Как и всякий русский интеллигент, император Николай Третий любил интеллектуальные забавы, споры и дискуссии. Ему действительно было интересно всё то, о чем говорил ему министр. Он бы с удовольствием всё это разрешил.
Но он был не просто русским интеллигентом. Он был самодержцем. Он не имел на это права.
Алексей Жевлаков. Космофлот Её Величества
С высоты сорок второго этажа городской центр был виден как на ладони. Сейчас, в декабре, Владивосток походил на Сан-Франциско, заколдованный Снежной королевой. Улицы и крыши высотных домов покрывал свежевыпавший снег, ослепительно сиявший под ярким зимним солнцем. Правда, сверкание этого тонкого покрова напоминало обманчивую белизну марсианских полярных шапок. Хватило бы одной короткой оттепели, чтобы вся эта бутафория испарилась и растаяла, обнажив голый асфальт и мертвую траву на газонах… Может быть, еще и поэтому огромный приморский город оставался для Ивана Выселенцева все таким же чужим – как, впрочем, и вся эта страна. Да и менялся Владивосток слишком быстро. Двадцать лет назад, когда юный советский иммигрант впервые увидел вожделенную столицу «иной России», здесь не было и половины небоскребов, которые ныне перекрывали друг другу вид на знаменитые бухты и гигантские вантовые мосты. Не было и самого здания штаб-квартиры банка «Тихоокеанский», где Выселенцев вел сейчас мучительные переговоры о реструктуризации долга своей погибающей компании. Впрочем, переговоры уже закончились. И закончились совсем не так, как хотелось Выселенцеву.
Заместитель председателя совета директоров Леонид Шкловский встал из-за стола. Встал и Выселенцев.
– Мне, конечно, жаль, что мы не можем сделать для вас большего, – сказал, может быть, вполне искренне, Шкловский.
– Вы сделали для меня даже слишком много, – улыбнулся Выселенцев.

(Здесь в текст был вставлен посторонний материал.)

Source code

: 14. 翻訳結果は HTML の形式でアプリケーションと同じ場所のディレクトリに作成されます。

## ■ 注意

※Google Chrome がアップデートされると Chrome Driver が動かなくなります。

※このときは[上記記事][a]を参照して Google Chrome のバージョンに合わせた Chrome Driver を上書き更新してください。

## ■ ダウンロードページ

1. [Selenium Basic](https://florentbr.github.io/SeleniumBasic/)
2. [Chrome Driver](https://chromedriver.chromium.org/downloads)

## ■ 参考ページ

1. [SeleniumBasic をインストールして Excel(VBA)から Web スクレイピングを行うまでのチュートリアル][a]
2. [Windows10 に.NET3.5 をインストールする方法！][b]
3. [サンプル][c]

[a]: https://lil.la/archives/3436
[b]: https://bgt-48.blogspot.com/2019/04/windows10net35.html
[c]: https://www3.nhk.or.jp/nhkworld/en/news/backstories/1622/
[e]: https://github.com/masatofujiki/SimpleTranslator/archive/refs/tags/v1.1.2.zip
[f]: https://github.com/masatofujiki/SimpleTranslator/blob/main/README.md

Пожав банкиру руку, он оглянулся в последний раз на сказочный зимний город за окном и вышел из кабинета.
После многочасового ерзания в чужом кресле хотелось размяться, и у Выселенцева мелькнула мысль пробежать сорок два этажа по лестнице. Но он вовремя спохватился, поняв, что выглядеть это будет не только глупо, но и слегка унизительно. Да и голова закружится от бесчисленных поворотов. Поэтому он спустился как обычно – в просторной кабине лифта со светящимися звездами на потолке и полированным деревом на стенах.